» **Instructions for the task**:
Restate the entries below exactly. Images are not part of the copy.

--

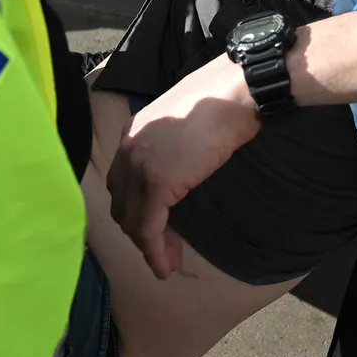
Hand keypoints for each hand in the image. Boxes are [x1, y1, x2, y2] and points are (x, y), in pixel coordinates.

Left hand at [108, 53, 258, 277]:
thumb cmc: (221, 99)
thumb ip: (174, 142)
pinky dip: (154, 251)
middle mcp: (128, 150)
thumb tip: (185, 159)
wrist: (234, 91)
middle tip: (163, 249)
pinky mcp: (157, 183)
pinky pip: (148, 228)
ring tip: (166, 263)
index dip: (136, 208)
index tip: (156, 226)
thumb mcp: (185, 120)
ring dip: (147, 247)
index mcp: (134, 133)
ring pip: (132, 220)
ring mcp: (139, 166)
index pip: (122, 182)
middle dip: (139, 231)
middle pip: (122, 203)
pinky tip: (166, 264)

--

» **The completed task**:
Hand keypoints for each hand in the image. Boxes are [x1, y1, x2, y2] and points are (x, y), in pixel coordinates.

Left hand at [108, 53, 258, 277]:
thumb cmc: (221, 99)
thumb ip: (174, 142)
pinky dip: (154, 251)
middle mcp: (128, 150)
thumb tip: (185, 159)
wrist: (234, 91)
middle tip: (163, 249)
pinky mcp: (157, 183)
pinky pip: (148, 228)
ring tip: (166, 263)
index dip: (136, 208)
index tip: (156, 226)
thumb mcp: (185, 120)
ring dip: (147, 247)
index mcp: (134, 133)
ring pip: (132, 220)
ring mcp: (139, 166)
index pip: (122, 182)
middle dip: (139, 231)
middle pip: (122, 203)
pinky tip: (166, 264)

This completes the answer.